Orienting parts that measure only a few micrometers in diameter introduces several challenges that need not be considered at the macro-scale. First, there are several kinds of sticking effects due to Van der Waals forces and static electricity which complicate hand-off motions and release of a part. Second, the degrees of freedom of micromanipulators are limited. The paper proposes a pair of manipulation primitives and a complete algorithm that addresses these challenges. We show that a sequence of these two manipulation primitives can uniquely orient any asymmetric part while maintaining contact without sensing. This allows us to apply the same plan to many (identical) parts simultaneously. For asymmetric parts we can find a plan of length O(n) in O(n) time that orients the part, where n is the number of vertices.

IROS Conference 2001 Conference Paper

Reconstructing shape from motion using tactile sensors

  • Mark Moll
  • Michael A. Erdmann

We present a new method to reconstruct the shape of an unknown object using tactile sensors without requiring object immobilization. Instead, the robot manipulates the object without prehension. The robot infers the shape, motion and the center of mass of the object based on the motion of the contact points as measured by tactile sensors. Our analysis is supported by simulation and experimental results.

ICRA Conference 2000 Conference Paper

Uncertainty Reduction Using Dynamics

  • Mark Moll
  • Michael A. Erdmann

For assembly tasks parts often have to be oriented before they can be put in an assembly. We present a new approach to parts orienting through the manipulation of pose distributions. Through dynamic simulation we can determine the pose distribution for an object being dropped from an arbitrary height on an arbitrary surface. By varying the drop height and the shape of the support surface we can find the initial conditions that will result in a pose distribution with minimal entropy. We attempt to uniquely orient a part with high probability just by varying the initial conditions. We derive a condition on the pose and velocity of an object in contact with a sloped surface that will allow us to quickly determine the final resting configuration of the object. This condition can then be used to quickly compute the pose distribution. We also show simulation and experimental results which confirm that our dynamic simulator can be used to find the true pose distribution of an object.
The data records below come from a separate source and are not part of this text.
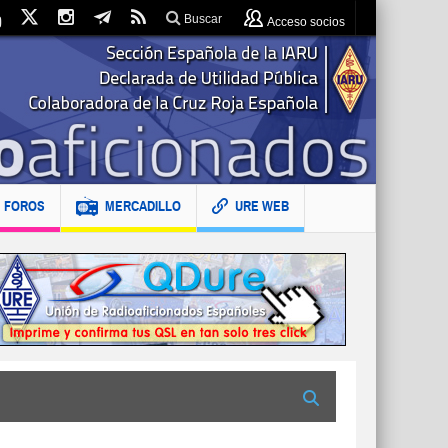
Buscar
Acceso socios
FOROS
MERCADILLO
URE WEB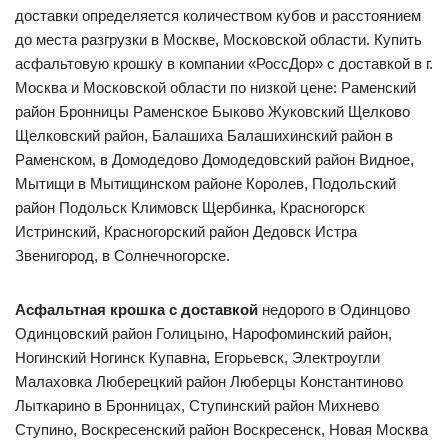
доставки определяется количеством кубов и расстоянием
до места разгрузки в Москве, Московской области. Купить
асфальтовую крошку в компании «РоссДор» с доставкой в г.
Москва и Московской области по низкой цене: Раменский
район Бронницы Раменское Быково Жуковский Щелково
Щелковский район, Балашиха Балашихинский район в
Раменском, в Домодедово Домодедовский район Видное,
Мытищи в Мытищинском районе Королев, Подольский
район Подольск Климовск Щербинка, Красногорск
Истринский, Красногорский район Дедовск Истра
Звенигород, в Солнечногорске.
Асфальтная крошка с доставкой
недорого в Одинцово
Одинцовский район Голицыно, Нарофоминский район,
Ногинский Ногинск Купавна, Егорьевск, Электроугли
Малаховка Люберецкий район Люберцы Константиново
Лыткарино в Бронницах, Ступинский район Михнево
Ступино, Воскресенский район Воскресенск, Новая Москва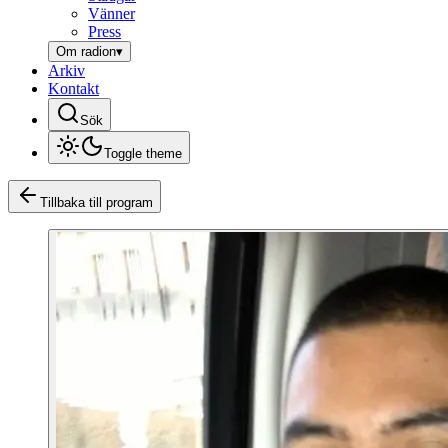
Vänner
Press
Om radion
▾
Arkiv
Kontakt
Sök
Toggle theme
Tillbaka till program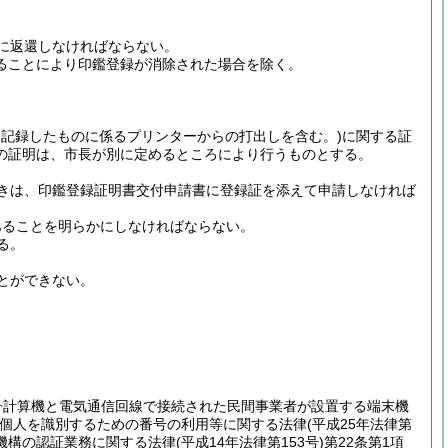
に返還しなければならない。
ることにより印鑑登録が消除された場合を除く。
に記録したものに係るプリンターからの打出しを含む。)
に関する証
の証明は、市長が別に定めるところにより行うものとする。
きは、印鑑登録証明書交付申請書に登録証を添えて申請しなければ
あることを明らかにしなければならない。
る。
とができない。
子計算機と電気通信回線で接続された民間事業者が設置する端末機
個人を識別するための番号の利用等に関する法律
(平成25年法律第
機構の認証業務に関する法律
(平成14年法律第153号)
第22条第1項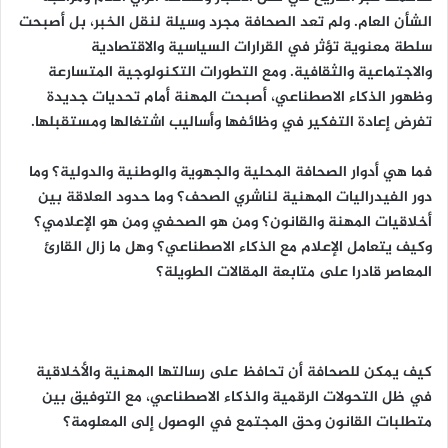
الشأن العام. ولم تعد الصحافة مجرد وسيلة لنقل الخبر، بل أصبحت
سلطة معنوية تؤثر في القرارات السياسية والاقتصادية
والاجتماعية والثقافية. ومع التطورات التكنولوجية المتسارعة
وظهور الذكاء الاصطناعي، أصبحت المهنة أمام تحديات جديدة
تفرض إعادة التفكير في وظائفها وأساليب اشتغالها ومستقبلها.
فما هي أدوار الصحافة المحلية والجهوية والوطنية والدولية؟ وما
دور الفيدراليات المهنية لناشري الصحف؟ وما حدود العلاقة بين
أخلاقيات المهنة والقانون؟ ومن هو الصحفي ومن هو الإعلامي؟
وكيف يتعامل الإعلام مع الذكاء الاصطناعي؟ وهل ما زال القارئ
المعاصر قادرا على متابعة المقالات الطويلة؟
كيف يمكن للصحافة أن تحافظ على رسالتها المهنية والأخلاقية
في ظل التحولات الرقمية والذكاء الاصطناعي، مع التوفيق بين
متطلبات القانون وحق المجتمع في الوصول إلى المعلومة؟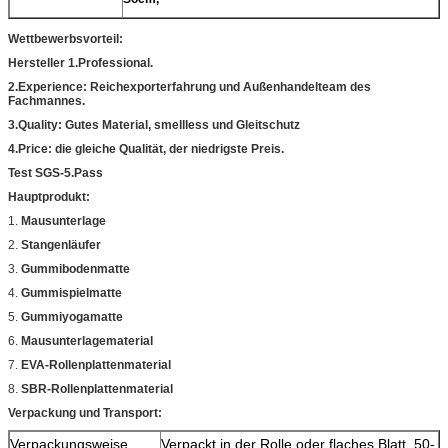
Wettbewerbsvorteil:
Hersteller 1.Professional.
2.Experience: Reichexporterfahrung und Außenhandelteam des
Fachmannes.
3.Quality: Gutes Material, smellless und Gleitschutz
4.Price: die gleiche Qualität, der niedrigste Preis.
Test SGS-5.Pass
Hauptprodukt:
1.
Mausunterlage
2.
Stangenläufer
3.
Gummibodenmatte
4.
Gummispielmatte
5.
Gummiyogamatte
6.
Mausunterlagematerial
7.
EVA-Rollenplattenmaterial
8.
SBR-Rollenplattenmaterial
Verpackung und Transport:
Verpackungsweise
Verpackt in der Rolle oder flaches Blatt, 50-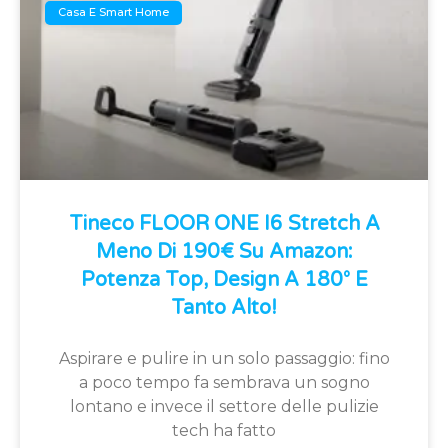
Casa E Smart Home
Tineco FLOOR ONE I6 Stretch A
Meno Di 190€ Su Amazon:
Potenza Top, Design A 180° E
Tanto Alto!
Aspirare e pulire in un solo passaggio: fino
a poco tempo fa sembrava un sogno
lontano e invece il settore delle pulizie
tech ha fatto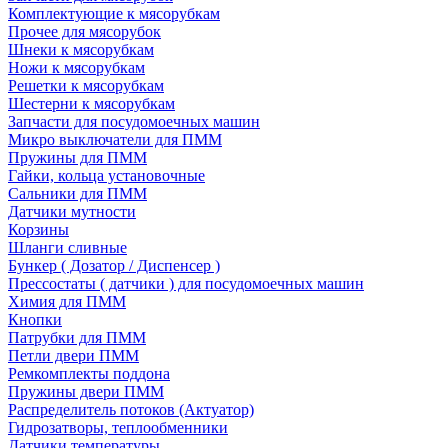
Комплектующие к мясорубкам
Прочее для мясорубок
Шнеки к мясорубкам
Ножи к мясорубкам
Решетки к мясорубкам
Шестерни к мясорубкам
Запчасти для посудомоечных машин
Микро выключатели для ПММ
Пружины для ПММ
Гайки, кольца установочные
Сальники для ПММ
Датчики мутности
Корзины
Шланги сливные
Бункер ( Дозатор / Диспенсер )
Прессостаты ( датчики ) для посудомоечных машин
Химия для ПММ
Кнопки
Патрубки для ПММ
Петли двери ПММ
Ремкомплекты поддона
Пружины двери ПММ
Распределитель потоков (Актуатор)
Гидрозатворы, теплообменники
Датчики температуры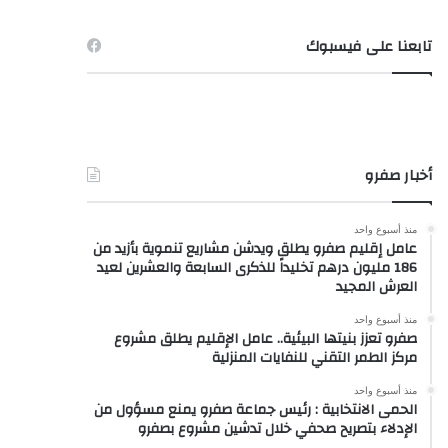
تابعنا على فيسبوك
أخبار صفرو
منذ أسبوع واحد
عامل إقليم صفرو يطلق ويدشن مشاريع تنموية بأزيد من
186 مليون درهم تخليداً للذكرى السابعة والعشرين لعيد
العرش المجيد
منذ أسبوع واحد
صفرو تعزز بنيتها البيئية.. عامل الإقليم يطلق مشروع
مركز الطمر التقني للنفايات المنزلية
منذ أسبوع واحد
الحمى الانتخابية : رئيس جماعة صفرو يمنع مسؤول من
الإدلاء بتصريح صحفي خلال تدشين مشروع بصفرو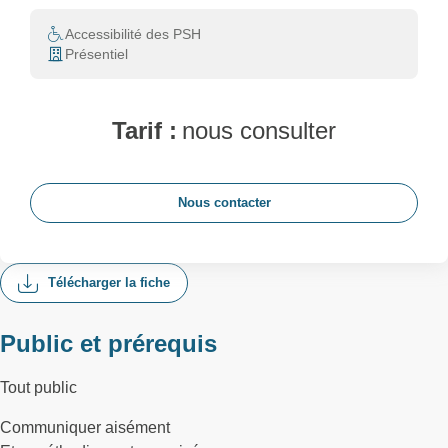
Accessibilité des PSH
Présentiel
Tarif :
nous consulter
Nous contacter
Télécharger la fiche
Public et prérequis
Tout public
Communiquer aisément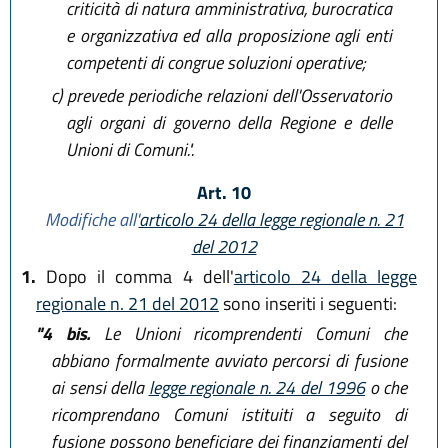
criticità di natura amministrativa, burocratica
e organizzativa ed alla proposizione agli enti
competenti di congrue soluzioni operative;
c)
prevede periodiche relazioni dell'Osservatorio
agli organi di governo della Regione e delle
Unioni di Comuni.".
Art. 10
Modifiche all'
articolo 24 della legge regionale n. 21
del 2012
1.
Dopo il comma 4 dell'
articolo 24 della legge
regionale n. 21 del 2012
sono inseriti i seguenti:
"4 bis.
Le Unioni ricomprendenti Comuni che
abbiano formalmente avviato percorsi di fusione
ai sensi della
legge regionale n. 24 del 1996
o che
ricomprendano Comuni istituiti a seguito di
fusione possono beneficiare dei finanziamenti del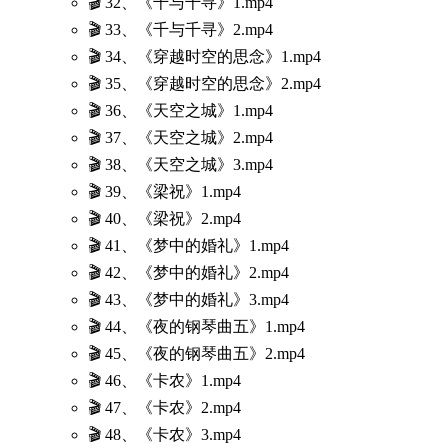
🎬 32、《千与千寻》1.mp4
🎬 33、《千与千寻》2.mp4
🎬 34、《穿越时空的思念》1.mp4
🎬 35、《穿越时空的思念》2.mp4
🎬 36、《天空之城》1.mp4
🎬 37、《天空之城》2.mp4
🎬 38、《天空之城》3.mp4
🎬 39、《梁祝》1.mp4
🎬 40、《梁祝》2.mp4
🎬 41、《梦中的婚礼》1.mp4
🎬 42、《梦中的婚礼》2.mp4
🎬 43、《梦中的婚礼》3.mp4
🎬 44、《夜的钢琴曲五》1.mp4
🎬 45、《夜的钢琴曲五》2.mp4
🎬 46、《卡农》1.mp4
🎬 47、《卡农》2.mp4
🎬 48、《卡农》3.mp4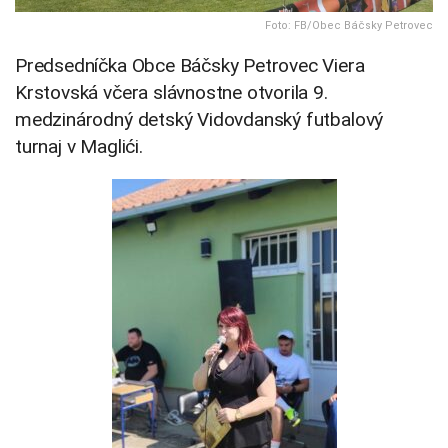
Foto: FB/Obec Báčsky Petrovec
Predsedníčka Obce Báčsky Petrovec Viera
Krstovská včera slávnostne otvorila 9.
medzinárodný detský Vidovdanský futbalový
turnaj v Maglići.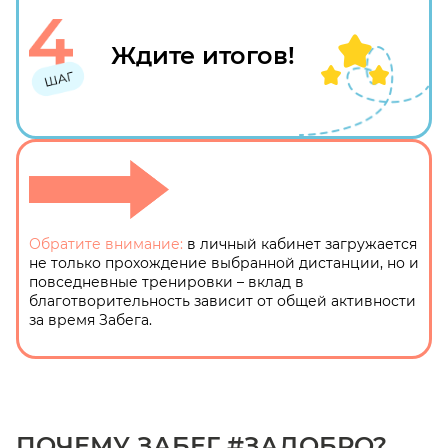
Ждите итогов!
Обратите внимание:
в личный кабинет загружается
не только прохождение выбранной дистанции, но и
повседневные тренировки – вклад в
благотворительность зависит от общей активности
за время Забега.
ПОЧЕМУ ЗАБЕГ #ЗАДОБРО?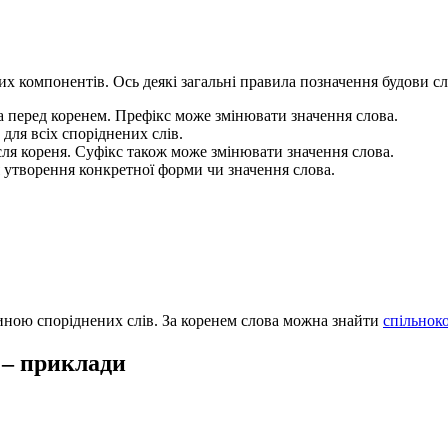
них компонентів. Ось деякі загальні правила позначення будови с
ва перед коренем. Префікс може змінювати значення слова.
для всіх споріднених слів.
ісля кореня. Суфікс також може змінювати значення слова.
я утворення конкретної форми чи значення слова.
тиною споріднених слів. За коренем слова можна знайти
спільнок
 – приклади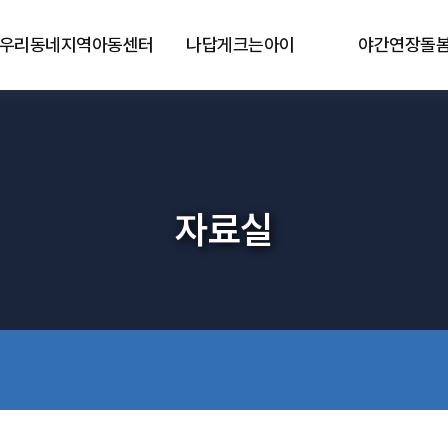
우리동네지역아동센터
나답게크는아이
야간연장돌
자료실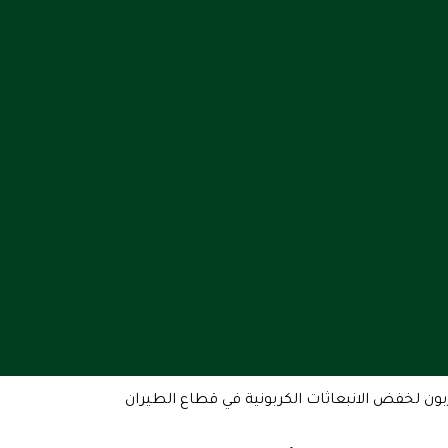
بون لخفض الانبعاثات الكربونية في قطاع الطيران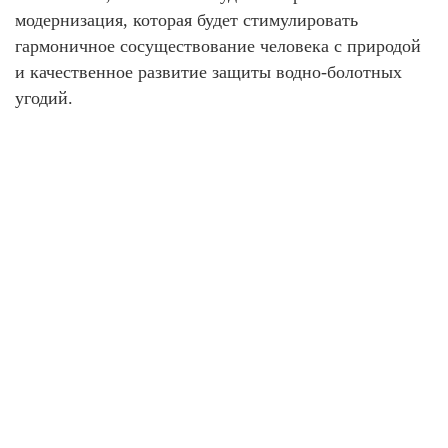
модернизация, которая будет стимулировать
гармоничное сосуществование человека с природой
и качественное развитие защиты водно-болотных
угодий.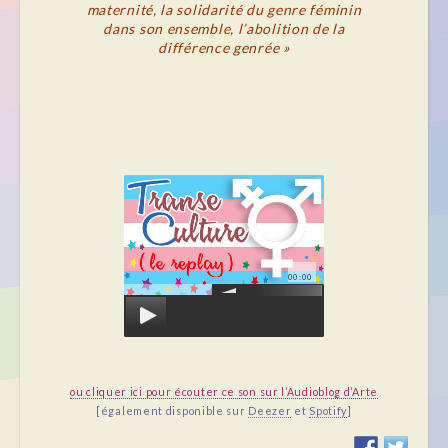
maternité, la solidarité du genre féminin
dans son ensemble, l’abolition de la
différence genrée »
00:00
ou cliquer ici pour écouter ce son sur l’Audioblog d’Arte
[également disponible sur
Deezer
et
Spotify
]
AAAI Conference 1994 Conference Paper

The Capacity of Convergence-Zone Episodic Memory

  • Mark Moll

Human episodic memory provides a seemingly unlimited storage for everyday experiences, and a retrieval system that allows us to access the experiences with partial activation of their components. This paper presents a neural network model of episodic memory inspired by Damasio’ s idea of Convergence Zones. The model consists of a layer of perceptual feature maps and a binding layer. A perceptual feature pattern is coarse coded in the binding layer, and stored on the weights between layers. A partial activation of the stored features activates the binding pattern which in turn reactivates the entire stored pattern. A worst-case analysis shows that with realistic-size layers, the memory capacity of the model is several times larger than the number of units in the model, and could account for the large capacity of human episodic memory.